Collected data

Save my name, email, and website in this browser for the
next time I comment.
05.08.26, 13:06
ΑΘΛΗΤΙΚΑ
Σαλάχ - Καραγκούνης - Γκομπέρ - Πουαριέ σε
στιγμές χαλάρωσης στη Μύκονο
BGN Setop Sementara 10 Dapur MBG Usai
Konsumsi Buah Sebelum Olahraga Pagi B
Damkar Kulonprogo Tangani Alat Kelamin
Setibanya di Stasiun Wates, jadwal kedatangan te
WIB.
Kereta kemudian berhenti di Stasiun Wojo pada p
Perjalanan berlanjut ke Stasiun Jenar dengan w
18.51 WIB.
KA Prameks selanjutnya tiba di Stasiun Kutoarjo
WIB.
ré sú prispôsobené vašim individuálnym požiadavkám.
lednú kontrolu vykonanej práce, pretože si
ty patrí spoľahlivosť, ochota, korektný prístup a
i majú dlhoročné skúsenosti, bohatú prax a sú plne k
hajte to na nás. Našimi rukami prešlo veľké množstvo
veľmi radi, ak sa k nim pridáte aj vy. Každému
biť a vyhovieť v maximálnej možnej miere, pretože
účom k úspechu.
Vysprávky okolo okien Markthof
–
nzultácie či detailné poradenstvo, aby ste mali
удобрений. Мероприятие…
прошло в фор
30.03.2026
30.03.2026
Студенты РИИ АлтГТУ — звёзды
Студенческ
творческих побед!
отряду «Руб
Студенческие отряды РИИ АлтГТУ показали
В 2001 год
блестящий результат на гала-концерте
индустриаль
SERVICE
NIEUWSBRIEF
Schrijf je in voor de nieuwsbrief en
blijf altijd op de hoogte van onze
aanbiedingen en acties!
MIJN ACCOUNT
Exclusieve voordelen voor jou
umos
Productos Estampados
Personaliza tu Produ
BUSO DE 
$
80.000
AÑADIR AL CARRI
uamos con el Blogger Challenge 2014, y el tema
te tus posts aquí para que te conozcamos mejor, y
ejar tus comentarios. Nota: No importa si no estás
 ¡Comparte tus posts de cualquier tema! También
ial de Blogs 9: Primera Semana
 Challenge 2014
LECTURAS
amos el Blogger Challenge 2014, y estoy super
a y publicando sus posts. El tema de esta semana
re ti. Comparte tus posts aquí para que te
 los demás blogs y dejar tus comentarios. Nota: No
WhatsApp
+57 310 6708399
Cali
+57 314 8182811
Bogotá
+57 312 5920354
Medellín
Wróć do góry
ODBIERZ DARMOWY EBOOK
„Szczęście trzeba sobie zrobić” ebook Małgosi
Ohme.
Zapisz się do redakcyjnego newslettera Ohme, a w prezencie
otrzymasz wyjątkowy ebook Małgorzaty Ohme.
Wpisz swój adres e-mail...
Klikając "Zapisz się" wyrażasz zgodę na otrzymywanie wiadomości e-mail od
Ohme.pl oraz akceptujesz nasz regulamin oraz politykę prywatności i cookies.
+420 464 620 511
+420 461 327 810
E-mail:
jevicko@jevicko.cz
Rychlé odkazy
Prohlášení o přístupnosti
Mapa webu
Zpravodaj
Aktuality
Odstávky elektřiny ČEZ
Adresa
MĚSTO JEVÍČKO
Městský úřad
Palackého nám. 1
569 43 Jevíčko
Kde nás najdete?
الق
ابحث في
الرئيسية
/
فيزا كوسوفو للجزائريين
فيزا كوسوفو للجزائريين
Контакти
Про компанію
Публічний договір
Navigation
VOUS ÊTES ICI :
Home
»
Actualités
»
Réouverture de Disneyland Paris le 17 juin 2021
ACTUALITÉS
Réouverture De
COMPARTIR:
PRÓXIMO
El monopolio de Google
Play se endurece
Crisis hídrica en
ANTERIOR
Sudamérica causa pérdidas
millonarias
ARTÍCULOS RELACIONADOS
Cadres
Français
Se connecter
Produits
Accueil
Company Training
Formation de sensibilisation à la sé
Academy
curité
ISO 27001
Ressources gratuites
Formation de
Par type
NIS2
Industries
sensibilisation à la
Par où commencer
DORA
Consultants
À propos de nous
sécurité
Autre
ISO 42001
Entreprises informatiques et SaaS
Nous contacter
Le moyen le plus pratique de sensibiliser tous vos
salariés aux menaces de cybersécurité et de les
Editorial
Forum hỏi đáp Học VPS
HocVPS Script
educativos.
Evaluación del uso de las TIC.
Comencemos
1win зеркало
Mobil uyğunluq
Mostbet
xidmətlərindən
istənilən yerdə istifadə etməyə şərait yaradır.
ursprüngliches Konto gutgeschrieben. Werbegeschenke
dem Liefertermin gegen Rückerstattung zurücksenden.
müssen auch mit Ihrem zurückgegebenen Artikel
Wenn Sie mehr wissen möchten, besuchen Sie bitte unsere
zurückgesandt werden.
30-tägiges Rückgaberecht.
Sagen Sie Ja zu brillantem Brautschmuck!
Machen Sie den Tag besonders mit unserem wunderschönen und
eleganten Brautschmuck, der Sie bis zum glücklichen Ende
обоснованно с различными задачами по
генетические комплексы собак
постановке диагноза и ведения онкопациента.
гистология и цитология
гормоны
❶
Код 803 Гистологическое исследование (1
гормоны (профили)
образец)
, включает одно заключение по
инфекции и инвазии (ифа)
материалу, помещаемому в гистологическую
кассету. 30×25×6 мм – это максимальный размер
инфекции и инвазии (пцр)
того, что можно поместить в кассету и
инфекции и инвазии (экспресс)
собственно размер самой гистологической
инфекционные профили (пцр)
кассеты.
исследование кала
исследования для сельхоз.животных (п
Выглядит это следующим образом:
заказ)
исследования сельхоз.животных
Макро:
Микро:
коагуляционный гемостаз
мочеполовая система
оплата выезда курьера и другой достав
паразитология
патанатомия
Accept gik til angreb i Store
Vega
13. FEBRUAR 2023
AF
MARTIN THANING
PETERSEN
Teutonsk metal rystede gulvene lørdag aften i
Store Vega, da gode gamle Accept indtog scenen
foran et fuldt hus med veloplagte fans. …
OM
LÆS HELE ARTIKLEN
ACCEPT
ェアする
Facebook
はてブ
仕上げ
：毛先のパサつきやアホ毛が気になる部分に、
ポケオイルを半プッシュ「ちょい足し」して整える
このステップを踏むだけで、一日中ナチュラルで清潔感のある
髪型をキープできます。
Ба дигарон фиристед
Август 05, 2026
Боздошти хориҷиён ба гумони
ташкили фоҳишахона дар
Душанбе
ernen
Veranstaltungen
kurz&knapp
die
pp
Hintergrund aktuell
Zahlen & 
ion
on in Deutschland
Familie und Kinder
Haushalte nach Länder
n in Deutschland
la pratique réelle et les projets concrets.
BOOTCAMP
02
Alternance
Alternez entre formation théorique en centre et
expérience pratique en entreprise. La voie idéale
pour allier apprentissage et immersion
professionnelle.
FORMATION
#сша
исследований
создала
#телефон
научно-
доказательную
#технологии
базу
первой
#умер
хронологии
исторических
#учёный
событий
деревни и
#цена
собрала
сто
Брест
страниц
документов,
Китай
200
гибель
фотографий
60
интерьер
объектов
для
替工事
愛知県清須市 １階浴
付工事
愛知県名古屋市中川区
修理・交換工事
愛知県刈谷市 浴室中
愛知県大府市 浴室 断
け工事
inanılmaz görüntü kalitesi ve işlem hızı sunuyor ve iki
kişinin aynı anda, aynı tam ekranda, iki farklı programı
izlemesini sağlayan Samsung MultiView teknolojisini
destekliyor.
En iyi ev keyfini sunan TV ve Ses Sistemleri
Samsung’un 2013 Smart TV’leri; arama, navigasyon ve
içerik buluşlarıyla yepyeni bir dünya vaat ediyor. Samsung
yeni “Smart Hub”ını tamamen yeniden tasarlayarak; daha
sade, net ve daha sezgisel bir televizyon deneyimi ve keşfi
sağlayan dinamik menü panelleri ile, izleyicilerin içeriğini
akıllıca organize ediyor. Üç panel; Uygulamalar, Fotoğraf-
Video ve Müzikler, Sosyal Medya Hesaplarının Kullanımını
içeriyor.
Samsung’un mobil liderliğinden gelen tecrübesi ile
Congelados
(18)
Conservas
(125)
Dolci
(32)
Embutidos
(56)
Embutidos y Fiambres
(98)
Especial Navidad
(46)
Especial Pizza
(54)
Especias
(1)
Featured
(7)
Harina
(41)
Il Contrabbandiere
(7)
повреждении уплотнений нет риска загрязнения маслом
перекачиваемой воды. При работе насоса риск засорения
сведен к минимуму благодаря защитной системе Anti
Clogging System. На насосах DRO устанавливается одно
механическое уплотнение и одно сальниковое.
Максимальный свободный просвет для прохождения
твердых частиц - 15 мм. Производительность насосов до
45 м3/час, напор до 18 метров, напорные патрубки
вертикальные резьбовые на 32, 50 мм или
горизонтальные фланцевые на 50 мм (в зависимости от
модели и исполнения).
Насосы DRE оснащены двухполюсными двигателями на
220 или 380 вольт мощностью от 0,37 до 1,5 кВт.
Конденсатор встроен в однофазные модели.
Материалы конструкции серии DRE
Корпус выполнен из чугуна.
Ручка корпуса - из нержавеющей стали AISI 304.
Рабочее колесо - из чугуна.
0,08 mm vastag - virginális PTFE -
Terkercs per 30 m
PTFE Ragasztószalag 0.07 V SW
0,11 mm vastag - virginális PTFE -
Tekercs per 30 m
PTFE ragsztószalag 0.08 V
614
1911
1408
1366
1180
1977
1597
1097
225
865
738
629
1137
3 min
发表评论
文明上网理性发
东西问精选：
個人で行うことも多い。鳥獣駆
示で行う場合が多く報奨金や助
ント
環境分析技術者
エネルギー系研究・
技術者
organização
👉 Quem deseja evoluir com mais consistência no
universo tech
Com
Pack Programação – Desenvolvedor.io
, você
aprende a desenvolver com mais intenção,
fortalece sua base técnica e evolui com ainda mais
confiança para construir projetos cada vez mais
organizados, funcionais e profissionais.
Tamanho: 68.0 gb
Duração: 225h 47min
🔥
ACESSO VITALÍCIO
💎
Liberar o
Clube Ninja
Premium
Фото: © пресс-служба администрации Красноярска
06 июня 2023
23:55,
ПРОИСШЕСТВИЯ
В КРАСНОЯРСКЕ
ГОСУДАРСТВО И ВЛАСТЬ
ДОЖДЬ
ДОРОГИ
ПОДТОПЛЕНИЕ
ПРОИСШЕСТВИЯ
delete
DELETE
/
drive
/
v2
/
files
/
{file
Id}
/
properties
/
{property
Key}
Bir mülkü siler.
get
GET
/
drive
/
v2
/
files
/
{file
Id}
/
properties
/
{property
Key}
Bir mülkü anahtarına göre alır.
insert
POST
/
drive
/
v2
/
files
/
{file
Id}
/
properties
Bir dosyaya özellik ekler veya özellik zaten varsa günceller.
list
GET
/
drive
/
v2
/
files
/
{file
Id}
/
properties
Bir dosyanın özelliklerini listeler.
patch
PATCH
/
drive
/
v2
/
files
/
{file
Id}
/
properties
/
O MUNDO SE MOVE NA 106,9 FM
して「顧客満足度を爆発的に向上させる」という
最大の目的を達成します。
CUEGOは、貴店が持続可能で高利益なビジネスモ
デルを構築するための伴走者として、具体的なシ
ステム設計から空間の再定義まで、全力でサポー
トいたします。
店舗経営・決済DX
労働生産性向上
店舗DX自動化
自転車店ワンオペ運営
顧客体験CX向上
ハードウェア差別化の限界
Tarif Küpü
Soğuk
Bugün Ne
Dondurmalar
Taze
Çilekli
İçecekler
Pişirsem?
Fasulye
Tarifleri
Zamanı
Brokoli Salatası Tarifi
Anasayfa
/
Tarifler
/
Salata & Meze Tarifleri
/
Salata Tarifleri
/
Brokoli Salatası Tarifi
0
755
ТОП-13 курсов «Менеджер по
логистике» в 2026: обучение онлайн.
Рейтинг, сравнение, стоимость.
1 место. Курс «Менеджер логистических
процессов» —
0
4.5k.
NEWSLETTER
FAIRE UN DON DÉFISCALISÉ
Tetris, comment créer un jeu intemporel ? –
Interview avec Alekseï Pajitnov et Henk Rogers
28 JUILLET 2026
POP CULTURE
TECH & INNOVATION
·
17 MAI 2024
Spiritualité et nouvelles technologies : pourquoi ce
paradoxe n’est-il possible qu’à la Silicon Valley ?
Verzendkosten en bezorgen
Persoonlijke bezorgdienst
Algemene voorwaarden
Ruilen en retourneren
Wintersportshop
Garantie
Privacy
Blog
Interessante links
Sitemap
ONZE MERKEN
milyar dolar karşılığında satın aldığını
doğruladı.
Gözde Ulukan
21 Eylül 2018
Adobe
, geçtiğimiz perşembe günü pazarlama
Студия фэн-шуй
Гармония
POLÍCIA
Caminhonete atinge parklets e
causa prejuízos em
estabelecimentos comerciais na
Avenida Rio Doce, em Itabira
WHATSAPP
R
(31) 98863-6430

● **Task to carry out**: Check the entries above for the word "mais" and copy every line where it turns up.

● **Output for this task**:
👉 Quem deseja evoluir com mais consistência no
aprende a desenvolver com mais intenção,
fortalece sua base técnica e evolui com ainda mais
confiança para construir projetos cada vez mais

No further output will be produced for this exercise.